**Records supplied**
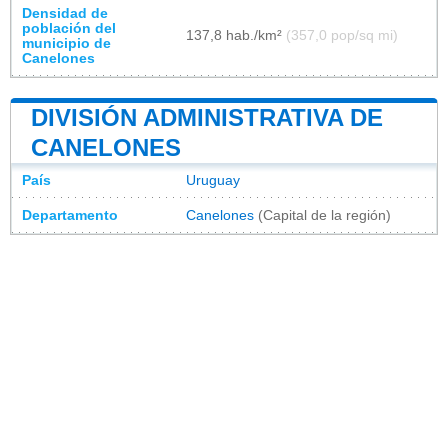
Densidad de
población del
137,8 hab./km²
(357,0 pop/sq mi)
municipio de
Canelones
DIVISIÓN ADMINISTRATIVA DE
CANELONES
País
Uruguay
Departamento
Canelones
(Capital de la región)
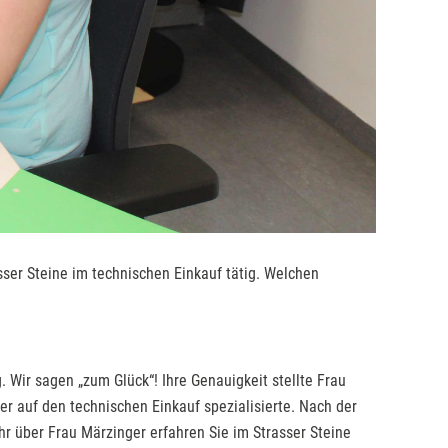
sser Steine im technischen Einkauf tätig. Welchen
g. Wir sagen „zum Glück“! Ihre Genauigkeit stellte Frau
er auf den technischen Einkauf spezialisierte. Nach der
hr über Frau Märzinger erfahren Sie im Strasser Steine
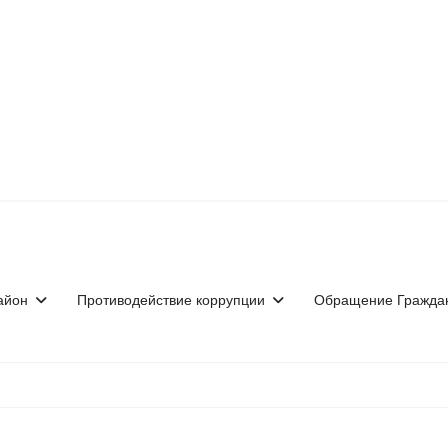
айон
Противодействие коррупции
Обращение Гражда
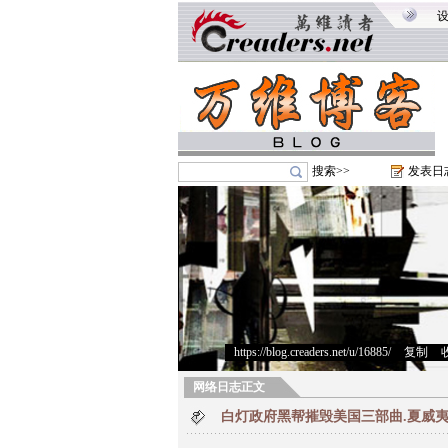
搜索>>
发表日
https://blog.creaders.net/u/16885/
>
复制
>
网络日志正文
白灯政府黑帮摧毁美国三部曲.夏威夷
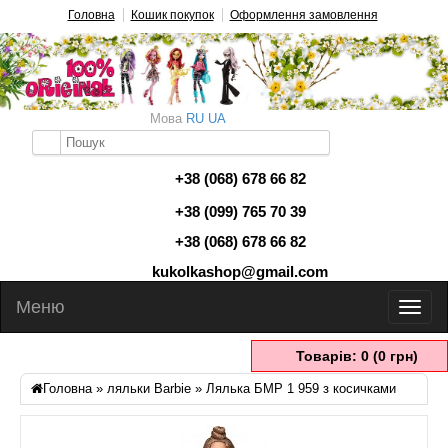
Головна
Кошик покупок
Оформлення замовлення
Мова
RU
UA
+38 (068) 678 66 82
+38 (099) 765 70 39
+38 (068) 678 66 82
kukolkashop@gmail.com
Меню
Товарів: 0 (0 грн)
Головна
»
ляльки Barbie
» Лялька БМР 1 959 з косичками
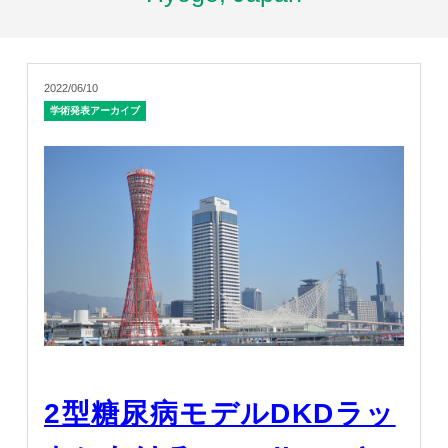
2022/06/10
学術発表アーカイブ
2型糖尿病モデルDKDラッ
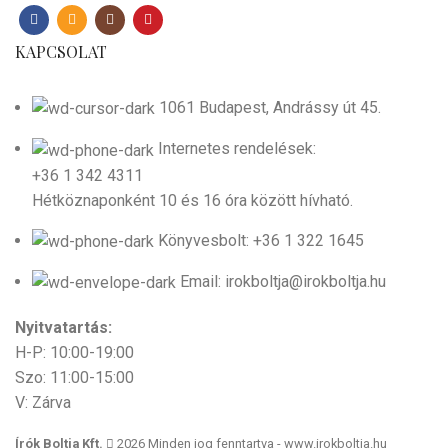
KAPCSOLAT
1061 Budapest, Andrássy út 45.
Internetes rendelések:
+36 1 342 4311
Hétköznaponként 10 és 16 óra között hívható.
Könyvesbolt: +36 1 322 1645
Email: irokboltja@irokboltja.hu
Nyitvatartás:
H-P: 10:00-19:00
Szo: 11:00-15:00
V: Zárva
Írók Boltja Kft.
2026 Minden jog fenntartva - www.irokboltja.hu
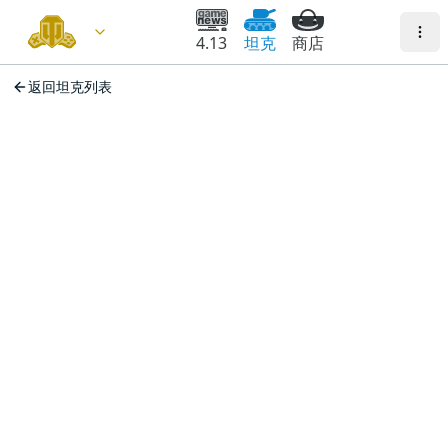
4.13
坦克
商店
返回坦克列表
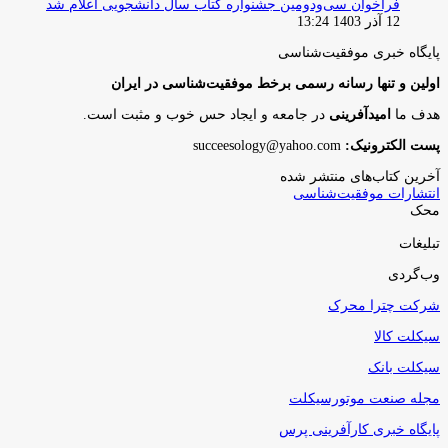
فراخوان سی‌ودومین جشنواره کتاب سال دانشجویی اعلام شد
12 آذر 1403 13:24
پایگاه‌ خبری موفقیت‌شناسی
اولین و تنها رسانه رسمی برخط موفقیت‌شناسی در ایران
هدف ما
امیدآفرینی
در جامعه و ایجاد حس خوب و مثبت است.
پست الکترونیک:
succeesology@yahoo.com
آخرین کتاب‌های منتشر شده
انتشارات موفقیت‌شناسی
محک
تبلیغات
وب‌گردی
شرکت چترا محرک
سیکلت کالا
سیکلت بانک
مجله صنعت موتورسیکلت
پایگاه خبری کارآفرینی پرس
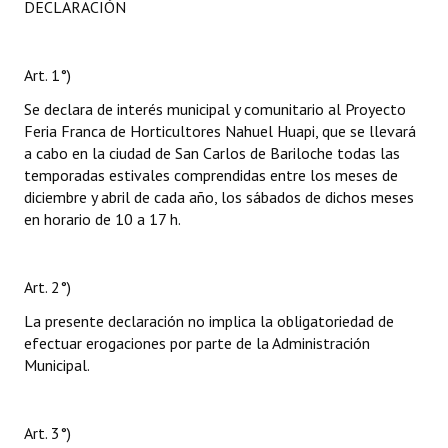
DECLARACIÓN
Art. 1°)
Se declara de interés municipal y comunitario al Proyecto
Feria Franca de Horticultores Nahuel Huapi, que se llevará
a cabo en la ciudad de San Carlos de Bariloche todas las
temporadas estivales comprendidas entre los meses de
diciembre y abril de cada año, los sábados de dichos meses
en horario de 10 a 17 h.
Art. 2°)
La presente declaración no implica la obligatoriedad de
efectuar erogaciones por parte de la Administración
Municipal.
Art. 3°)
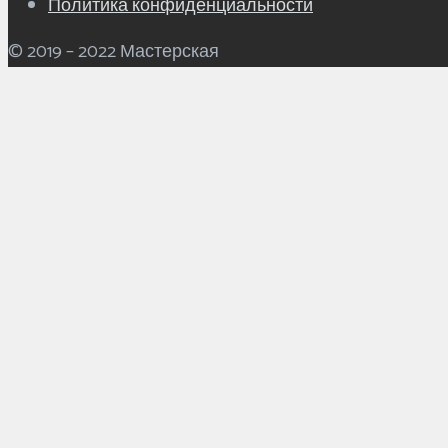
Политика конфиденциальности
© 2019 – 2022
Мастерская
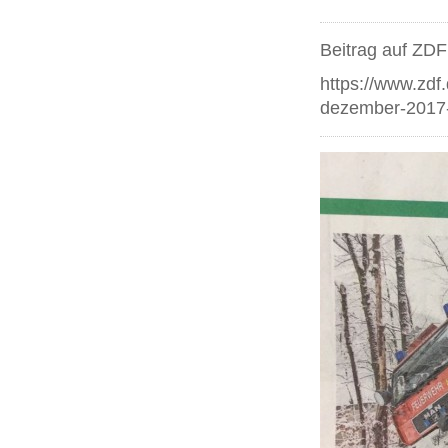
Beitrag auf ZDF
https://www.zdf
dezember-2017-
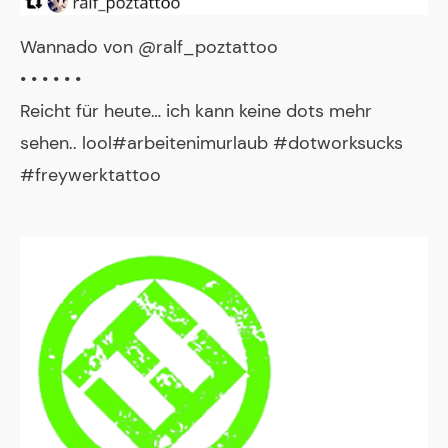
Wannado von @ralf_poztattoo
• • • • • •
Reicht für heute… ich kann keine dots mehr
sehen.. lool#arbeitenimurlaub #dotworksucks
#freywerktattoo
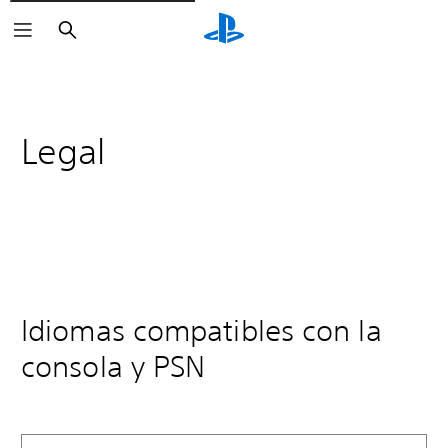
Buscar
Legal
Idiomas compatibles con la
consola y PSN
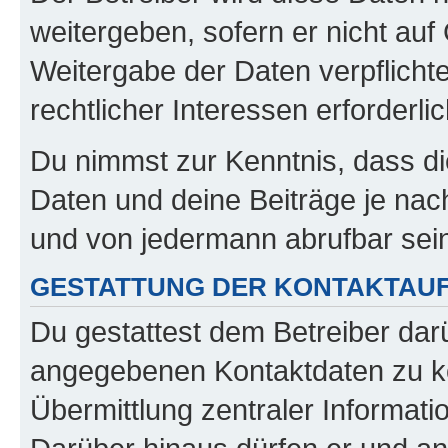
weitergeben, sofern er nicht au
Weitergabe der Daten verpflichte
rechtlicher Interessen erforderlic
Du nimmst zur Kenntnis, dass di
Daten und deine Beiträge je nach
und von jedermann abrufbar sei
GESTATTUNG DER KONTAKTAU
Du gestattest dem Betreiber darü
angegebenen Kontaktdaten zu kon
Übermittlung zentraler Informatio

**Aim of the exercise**
What is needed is an exact copy of the lines from the one containing "Du nimmst zur Kenntnis, dass di" through the final line of the data, both included, and nothing more.

**Exercise solution**
Du nimmst zur Kenntnis, dass di
Daten und deine Beiträge je nach
und von jedermann abrufbar sei
GESTATTUNG DER KONTAKTAU
Du gestattest dem Betreiber darü
angegebenen Kontaktdaten zu kon
Übermittlung zentraler Informatio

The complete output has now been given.